### Task details
Copy every line of text in the material below word for word, and leave the pictures out.

### Chart analysis data
|---|
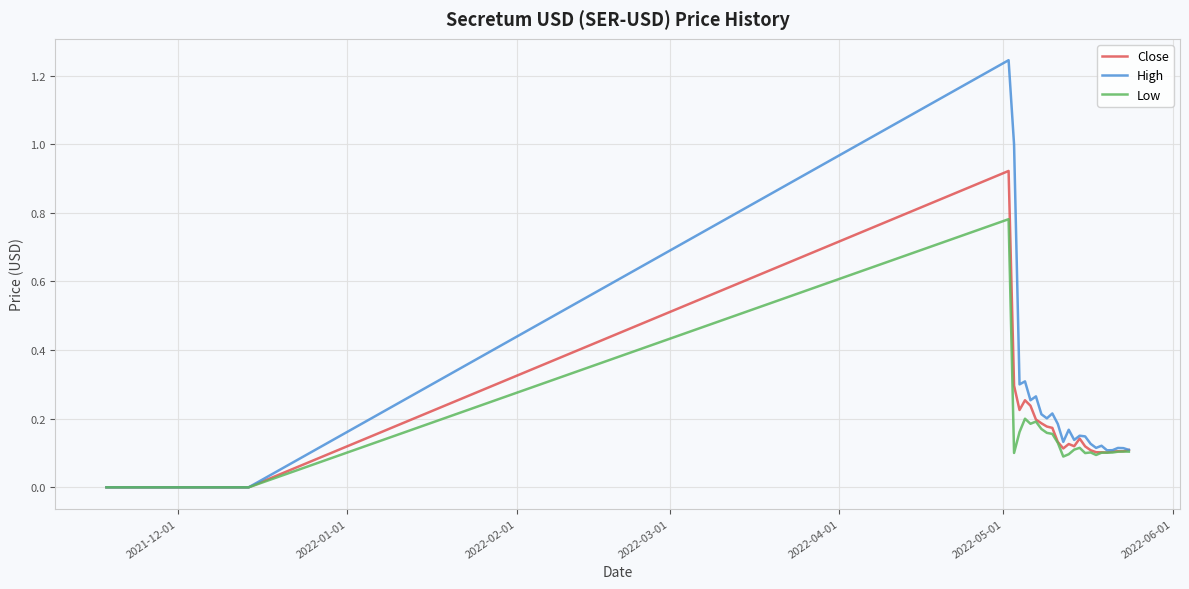

Which series has the widest spread of values?

High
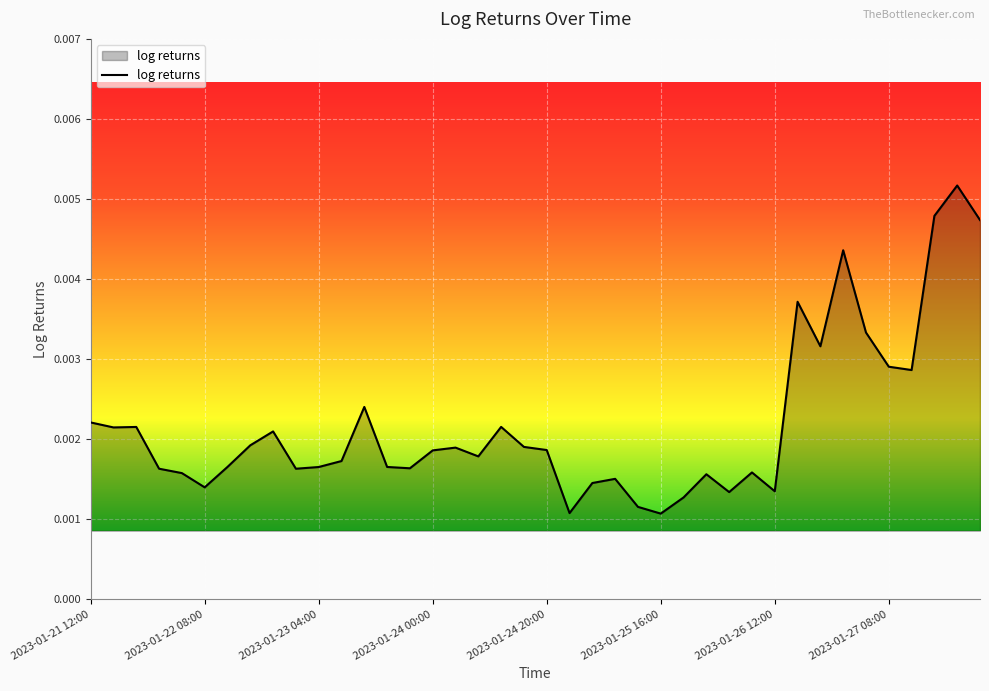

Count the values in the range 0 to 1.

40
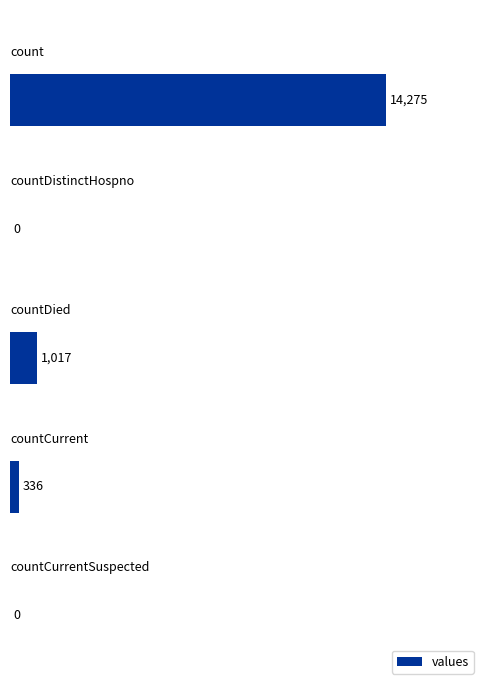

What is the maximum value shown in the chart?

14275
|---|
### Written response
Which series has the widest spread of values?

High

Count the values in the range 0 to 1.

40

What is the maximum value shown in the chart?

14275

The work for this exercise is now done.